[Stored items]
** START **
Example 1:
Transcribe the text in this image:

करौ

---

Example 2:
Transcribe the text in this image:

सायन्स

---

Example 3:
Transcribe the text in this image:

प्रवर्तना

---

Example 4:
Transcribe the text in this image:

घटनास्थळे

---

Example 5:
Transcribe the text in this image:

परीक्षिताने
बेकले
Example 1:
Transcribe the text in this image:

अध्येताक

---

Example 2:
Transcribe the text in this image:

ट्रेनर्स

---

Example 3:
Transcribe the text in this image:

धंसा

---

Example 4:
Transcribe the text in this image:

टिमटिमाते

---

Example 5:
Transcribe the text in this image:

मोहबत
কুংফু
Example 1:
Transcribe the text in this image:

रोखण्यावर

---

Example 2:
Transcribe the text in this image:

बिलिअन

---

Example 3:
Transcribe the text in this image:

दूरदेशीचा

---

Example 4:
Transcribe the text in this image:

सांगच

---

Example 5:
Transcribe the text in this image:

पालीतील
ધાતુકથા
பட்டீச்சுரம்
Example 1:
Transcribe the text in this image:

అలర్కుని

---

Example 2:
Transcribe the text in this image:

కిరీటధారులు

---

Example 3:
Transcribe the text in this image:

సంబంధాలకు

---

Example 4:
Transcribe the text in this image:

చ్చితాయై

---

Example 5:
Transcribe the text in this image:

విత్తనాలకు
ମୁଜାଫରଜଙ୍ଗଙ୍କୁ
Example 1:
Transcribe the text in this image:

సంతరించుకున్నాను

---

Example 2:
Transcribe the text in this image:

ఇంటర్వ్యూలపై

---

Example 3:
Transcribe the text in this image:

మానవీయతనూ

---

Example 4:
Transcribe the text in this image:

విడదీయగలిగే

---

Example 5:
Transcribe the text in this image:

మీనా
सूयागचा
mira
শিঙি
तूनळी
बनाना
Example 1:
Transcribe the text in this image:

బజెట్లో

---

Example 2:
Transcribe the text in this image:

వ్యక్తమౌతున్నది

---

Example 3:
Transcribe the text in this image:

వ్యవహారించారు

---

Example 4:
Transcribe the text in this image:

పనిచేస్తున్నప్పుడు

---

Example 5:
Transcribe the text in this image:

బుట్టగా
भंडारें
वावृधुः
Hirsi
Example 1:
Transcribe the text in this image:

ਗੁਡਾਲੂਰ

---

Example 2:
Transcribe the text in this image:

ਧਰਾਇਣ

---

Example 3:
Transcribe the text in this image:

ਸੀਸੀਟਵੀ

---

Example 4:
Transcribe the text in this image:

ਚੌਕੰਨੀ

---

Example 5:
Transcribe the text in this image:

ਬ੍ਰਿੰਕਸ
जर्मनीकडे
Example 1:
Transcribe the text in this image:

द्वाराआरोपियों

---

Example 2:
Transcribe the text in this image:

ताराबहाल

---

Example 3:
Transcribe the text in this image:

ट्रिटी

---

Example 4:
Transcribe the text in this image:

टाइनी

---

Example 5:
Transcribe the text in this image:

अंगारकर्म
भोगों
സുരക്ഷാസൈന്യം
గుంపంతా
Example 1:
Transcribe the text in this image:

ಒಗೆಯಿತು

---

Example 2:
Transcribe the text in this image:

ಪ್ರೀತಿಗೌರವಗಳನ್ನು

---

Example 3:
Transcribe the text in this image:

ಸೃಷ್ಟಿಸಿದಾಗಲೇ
** END **
(Problem requirements) Copy every line above with no changes.

(Correct output)
Example 1:
Transcribe the text in this image:

करौ

---

Example 2:
Transcribe the text in this image:

सायन्स

---

Example 3:
Transcribe the text in this image:

प्रवर्तना

---

Example 4:
Transcribe the text in this image:

घटनास्थळे

---

Example 5:
Transcribe the text in this image:

परीक्षिताने
बेकले
Example 1:
Transcribe the text in this image:

अध्येताक

---

Example 2:
Transcribe the text in this image:

ट्रेनर्स

---

Example 3:
Transcribe the text in this image:

धंसा

---

Example 4:
Transcribe the text in this image:

टिमटिमाते

---

Example 5:
Transcribe the text in this image:

मोहबत
কুংফু
Example 1:
Transcribe the text in this image:

रोखण्यावर

---

Example 2:
Transcribe the text in this image:

बिलिअन

---

Example 3:
Transcribe the text in this image:

दूरदेशीचा

---

Example 4:
Transcribe the text in this image:

सांगच

---

Example 5:
Transcribe the text in this image:

पालीतील
ધાતુકથા
பட்டீச்சுரம்
Example 1:
Transcribe the text in this image:

అలర్కుని

---

Example 2:
Transcribe the text in this image:

కిరీటధారులు

---

Example 3:
Transcribe the text in this image:

సంబంధాలకు

---

Example 4:
Transcribe the text in this image:

చ్చితాయై

---

Example 5:
Transcribe the text in this image:

విత్తనాలకు
ମୁଜାଫରଜଙ୍ଗଙ୍କୁ
Example 1:
Transcribe the text in this image:

సంతరించుకున్నాను

---

Example 2:
Transcribe the text in this image:

ఇంటర్వ్యూలపై

---

Example 3:
Transcribe the text in this image:

మానవీయతనూ

---

Example 4:
Transcribe the text in this image:

విడదీయగలిగే

---

Example 5:
Transcribe the text in this image:

మీనా
सूयागचा
mira
শিঙি
तूनळी
बनाना
Example 1:
Transcribe the text in this image:

బజెట్లో

---

Example 2:
Transcribe the text in this image:

వ్యక్తమౌతున్నది

---

Example 3:
Transcribe the text in this image:

వ్యవహారించారు

---

Example 4:
Transcribe the text in this image:

పనిచేస్తున్నప్పుడు

---

Example 5:
Transcribe the text in this image:

బుట్టగా
भंडारें
वावृधुः
Hirsi
Example 1:
Transcribe the text in this image:

ਗੁਡਾਲੂਰ

---

Example 2:
Transcribe the text in this image:

ਧਰਾਇਣ

---

Example 3:
Transcribe the text in this image:

ਸੀਸੀਟਵੀ

---

Example 4:
Transcribe the text in this image:

ਚੌਕੰਨੀ

---

Example 5:
Transcribe the text in this image:

ਬ੍ਰਿੰਕਸ
जर्मनीकडे
Example 1:
Transcribe the text in this image:

द्वाराआरोपियों

---

Example 2:
Transcribe the text in this image:

ताराबहाल

---

Example 3:
Transcribe the text in this image:

ट्रिटी

---

Example 4:
Transcribe the text in this image:

टाइनी

---

Example 5:
Transcribe the text in this image:

अंगारकर्म
भोगों
സുരക്ഷാസൈന്യം
గుంపంతా
Example 1:
Transcribe the text in this image:

ಒಗೆಯಿತು

---

Example 2:
Transcribe the text in this image:

ಪ್ರೀತಿಗೌರವಗಳನ್ನು

---

Example 3:
Transcribe the text in this image:

ಸೃಷ್ಟಿಸಿದಾಗಲೇ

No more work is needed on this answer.